Methanol, CH3OH a colorless voltile liquid was formerly known as wood alcohol. It boils at 65 degrees C and has a heat of vaporization of 37.4 kJ/mol. What is its vapor pressure at 22.0 degrees C?
Try the Clausius-Clapeyron equation.
To determine the vapor pressure of methanol at 22.0 degrees C, we can use the Clausius-Clapeyron equation. This equation relates the vapor pressure of a substance at a certain temperature to its boiling point, heat of vaporization, and the temperature of interest.
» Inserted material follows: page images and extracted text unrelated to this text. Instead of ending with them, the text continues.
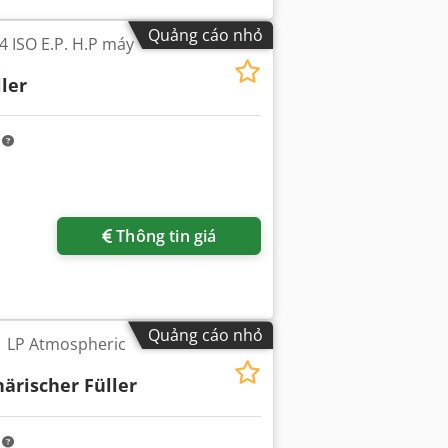
Quảng cáo nhỏ
.4 ISO E.P. H.P máy
)
ler
m
Thông tin giá
Quảng cáo nhỏ
1 LP Atmospheric
ärischer Füller
m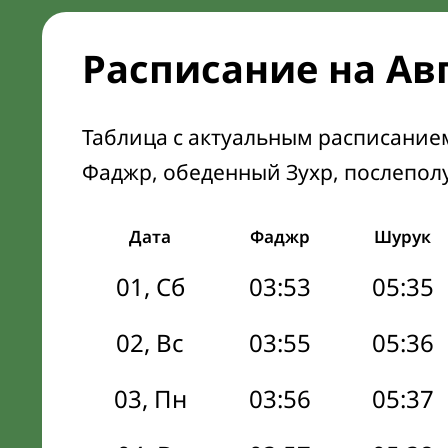
Расписание на Ав
Таблица с актуальным расписание
Фаджр, обеденный Зухр, послепол
Дата
Фаджр
Шурук
01, Сб
03:53
05:35
02, Вс
03:55
05:36
03, Пн
03:56
05:37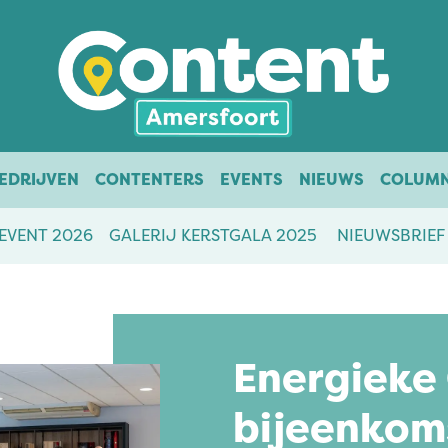
EDRIJVEN
CONTENTERS
EVENTS
NIEUWS
COLUM
EVENT 2026
GALERIJ KERSTGALA 2025
NIEUWSBRIEF
Energieke
bijeenkoms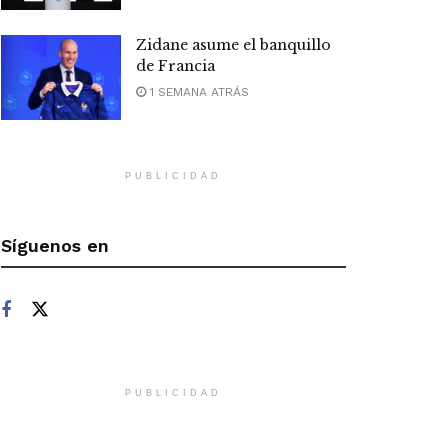
Zidane asume el banquillo
de Francia
1 SEMANA ATRÁS
PUBLICIDAD
Síguenos en
PUBLICIDAD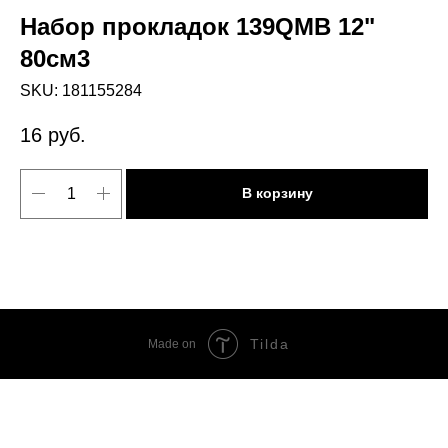
Набор прокладок 139QMB 12"
80см3
SKU:
181155284
16
руб.
В корзину
Tilda
Made on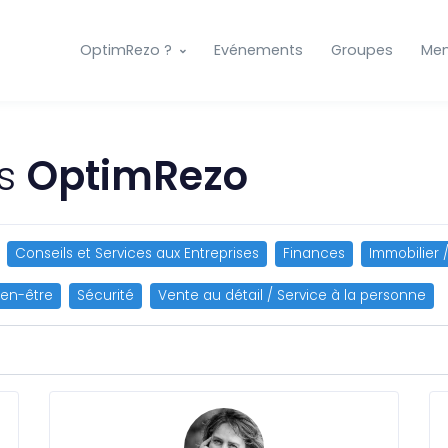
OptimRezo ?
Evénements
Groupes
Me
es
OptimRezo
Conseils et Services aux Entreprises
Finances
Immobilier 
ien-être
Sécurité
Vente au détail / Service à la personne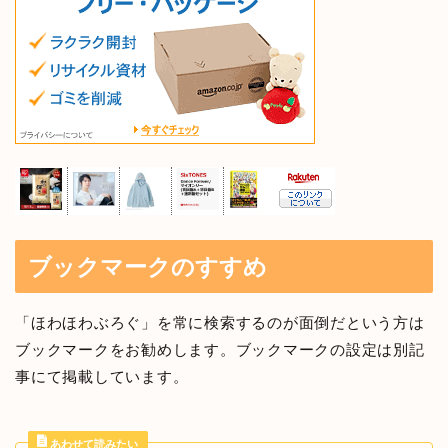
ブックマークのすすめ
「ほわほわぶろぐ」を常に検索するのが面倒だという方は
ブックマークをお勧めします。ブックマークの設定は別記
事にて掲載しています。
The Clausius-Clapeyron equation is given by:
ln(P2/P1) = -ΔHvap/R * (1/T2 - 1/T1)
Where:
- P2 and P1 are the vapor pressures at temperatures T2 and T1, respectively
- ΔHvap is the heat of vaporization
- R is the ideal gas constant (8.314 J/mol*K)
- T2 and T1 are the temperatures at which the vapor pressures are measured, in Kelvin
First, we need to convert the temperatures to Kelvin:
- T1 = 65 C + 273.15 = 338.15 K (boiling point of methanol)
- T2 = 22 C + 273.15 = 295.15 K (temperature of interest)
Now, let's calculate the vapor pressure at 22.0 degrees C.
ln(P2/P1) = -ΔHvap/R * (1/T2 - 1/T1)
ln(P2/1 atm) = (-(37.4 kJ/mol) * (1/8.314 J/mol*K)) * (1/295.15 K - 1/338.15 K)
Simplifying:
ln(P2/1 atm) = -0.1805
Now, we can solve for P2 by taking the exponential of both sides of the equation:
P2/1 atm = e^(-0.1805)
Finally, solving for P2:
P2 = 1 atm * e^(-0.1805)
Using a scientific calculator or software, we find:
P2 ≈ 0.835 atm
Therefore, the vapor pressure of methanol at 22.0 degrees C is approximately 0.835 atm.